The twentieth century saw an unprecedented, worldwide acceleration of social change. Often, such rapid evolution outpaced time-honored values and practices, eroding their currency, overwhelming cultural self-determination and displacing the local with the foreign. In a time-span as short as a single generation, entire languages, musical traditions, and other expressive cultural systems were abandoned in favor of cultural trappings invented by others. The 43rd annual Smithsonian Folklife Festival in 2009 told another version of this story, inviting visitors to explore the process of cultural evolution from the other side of the equation. Festival audiences were able to experience the creativity, resilience, and fortitude of people, institutions, and cultures that follow their own path amid a torrent of contrarian voices.
Wales Smithsonian Cymru provided a forum for discovering how the Welsh people successfully integrate both the tradition and the change that are part of their cultural heritage. On the one hand, about onefifth of the country’s three million inhabitants speak Welsh (Cymru is the Welsh word for Wales). And the people of Wales still work to preserve the rustic rural landscapes that have long informed their sense of self. On the other hand, the Welsh can lay claim to the nineteenth-century mantle of being “the first industrialized nation,” and they take pride in their ongoing innovative spirit.
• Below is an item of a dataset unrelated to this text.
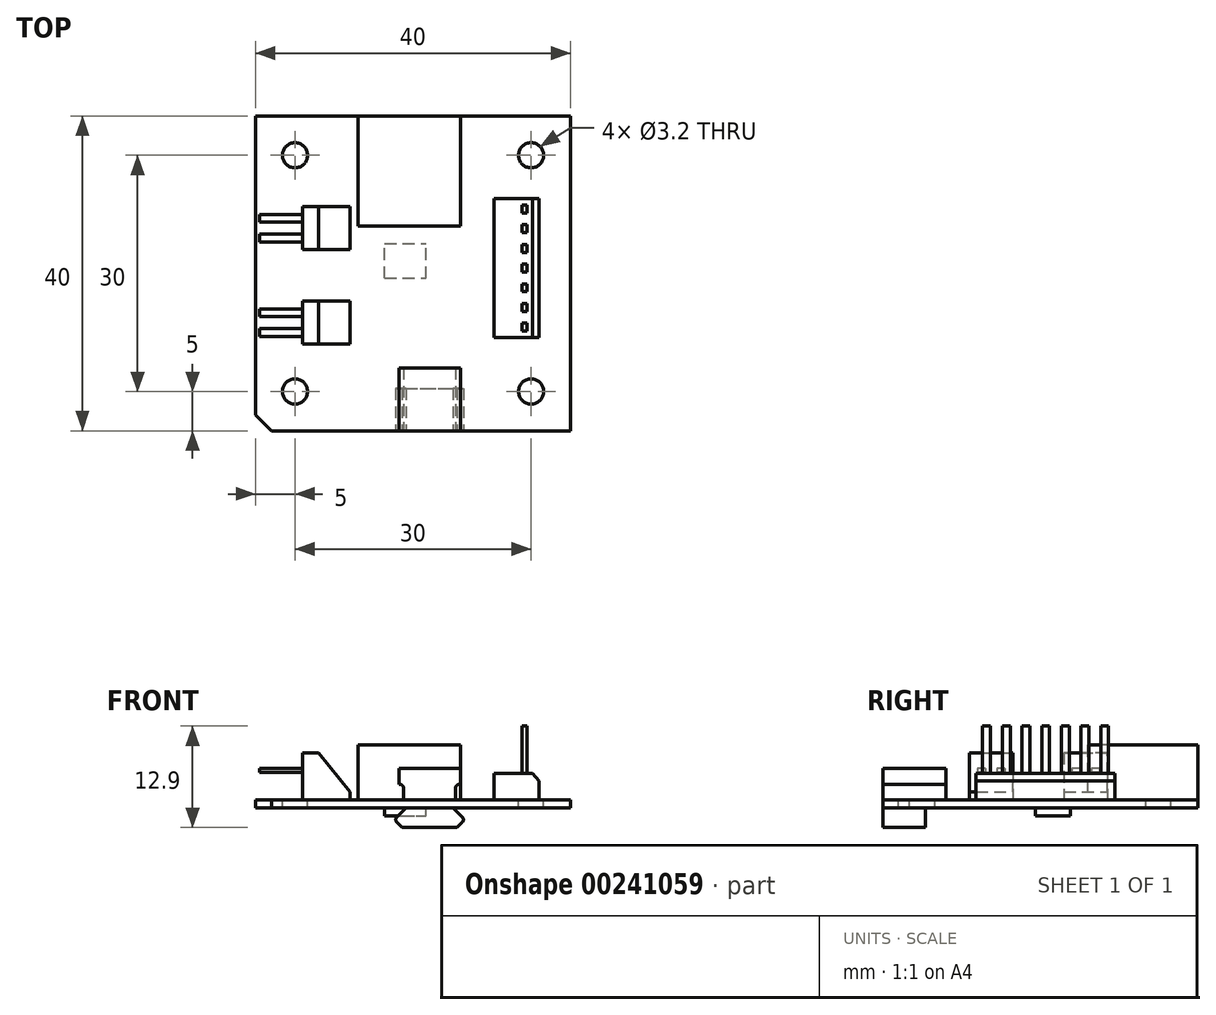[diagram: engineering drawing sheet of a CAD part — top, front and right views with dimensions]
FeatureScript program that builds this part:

How have the Welsh managed to navigate the turbulent waters of continuity and change to shepherd an economically and culturally sustainable society into the future? The Festival offered visitors the chance to find out firsthand from this “living exhibition” of Welsh heritage.
Giving Voice: The Power of Words in African American Culture presented living testimony to the resilience and imagination of a people. Out of three centuries of subjugation came a distinctive and separate Black world, a source of refuge and endurance in the face of cruel and wrenching societal decimation. Tapping the power and the play of African American oral traditions and verbal arts, the program “gave voice” to this poignant, powerful, and quintessentially American story of cultural transcendence. Organized in partnership with the National Museum of African American History and Culture, Giving Voice explored the realm of African American cultural creation via verbal expression, considering it as both a means of social resistance and a major contributor to contemporary American life. Festival visitors could listen and be moved by compelling stories about the history, struggles, and creativity of African Americans, told through six tracks of programming: storytelling, oral poetry, interpretive drama, children’s and youth culture, humor, and radio.
Las Américas: Un mundo musical /The Americas: A Musical World showed how the seemingly monolithic term música latina refers in reality to an inviting rainbow of musical sounds, styles, and traditions. The program also supplied vivid proof that music can amount to much more than just music. Each tradition represented in Las Américas is a musical flag of identity, a beacon that unites cultural communities, and a means of cultural self-actualization. This Festival program, the result of eight years of research and documentation, was the fourth and final in a series dedicated to exploring Latino music as a window into the cultures that give it meaning. The overarching project, entitled Nuestra Música: Music in Latino Culture, began with the Smithsonian Folkways Recordings series Tradiciones/Traditions. The series produced thirty recordings that had, as of the 2009 Festival, earned eight GRAMMY nominations, one GRAMMY, and one Latin GRAMMY. Additionally, the project included Música del Pueblo: A Smithsonian Virtual Exhibition ( musicadelpueblo.org), that featured dozens of video mini-documentaries of grassroots Latino musicians from the United States, Puerto Rico, and several Latin American countries.
The 2009 Festival took place for two five-day weeks (June 24-28 and July 1-5) between Madison Drive and Jefferson Drive and between 9th Street and 14th Street, south of the National Museum of American History and the National Museum of Natural History. It featured three programs and the Rinzler Concert.